I have my safe door apart. Eveything removed. Lock, latch and all. All the filler was cracked by a forklift ramming the door.
Have the metal all straightened. But what is all the gray colord material that was cracked, that I removed? Certainly is is not concrete that I thought it was. Too light weight.
Anyway I cleaned it all out and where do I get some more? Is is "putty" or the like?
I believe safe insulation is still usually a form of plaster/cement. The supply houses that cater to safemen can supply it. I have no experience working with the stuff so I can't advise beyond that.
Nitroglycerin, and it had turned a greasy yellow and started to crystalize. It was in an old, abandoned RR office under a flight of steps. The door had been locked in the open position and there was a notice printed on the outer door that it would not be wise to use force on the safe. When I removed the door's cover plate, that's when I saw the vial. I called the police, who called in the Army. They put the entire door in an explosive container and transported it to a range where they detonated it with a blasting cap. The sign on the door was valid... The door was severely mangled. The glass vial was about the same size as a non-filtered cigarette. It looked like it was made from some lab glassware. Definitely not factory, and definitely designed to injure or maim anyone tampering with the safe.

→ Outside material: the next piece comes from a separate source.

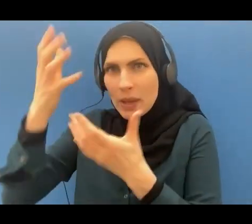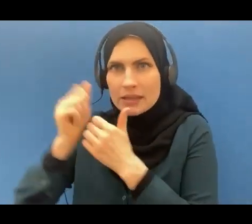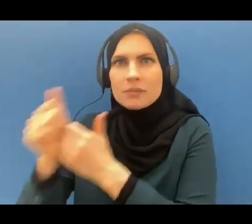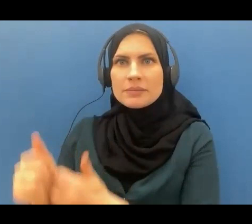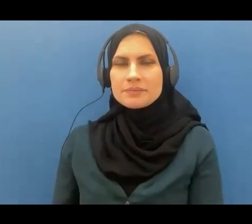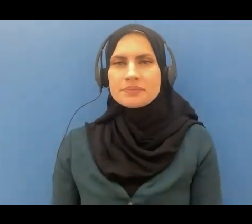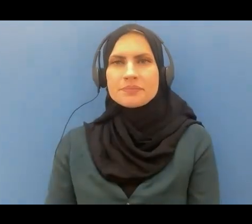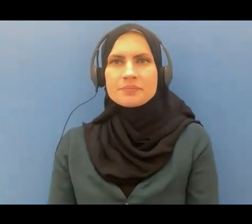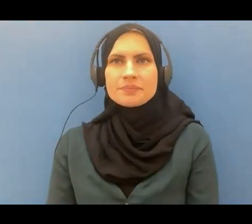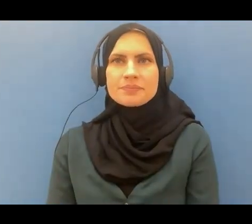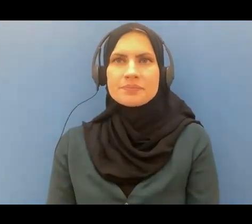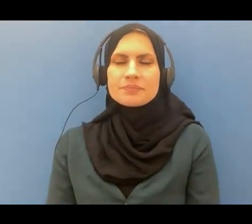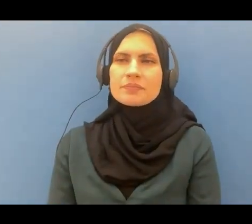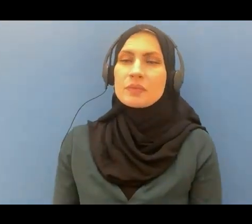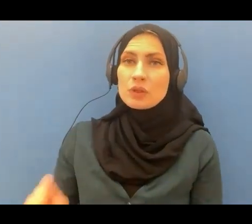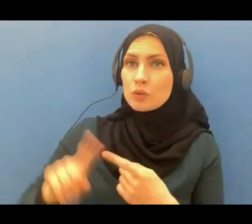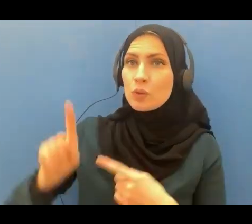to his power and to his majesty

The worst part was it shot the whole day and I didn't earn a dime.
I think it is a concrete made with vermiculite as the aggregate. and gypsum rather than the sand. It retains moisture until heated, where in it releases steam to prevent the internal temperature of the safe to get hot enough to burn paper.
Over time the moisture is slowly lost and the amount of time it can be effective declines.
If you really want to do it yourself, try making a test batch with standard portland cement and the vermiculite (available in the garden department) in the ordinary proportion of rock, and the gypsum (Also available in the garden department) instead of the sand. It might need a little extra water as the substitute ingredients will soak up a lot.
When wet it should be pourable but not soupy nor stiff.
When dry this should be hard, but not so hard that you can't chip it with a screwdriver.
Probably could use castable kaolin based insulation. Insulation specialists have it for building laboratory ovens and furnaces. Have a talk to someone who caters to the pottery and enamelling fraternity.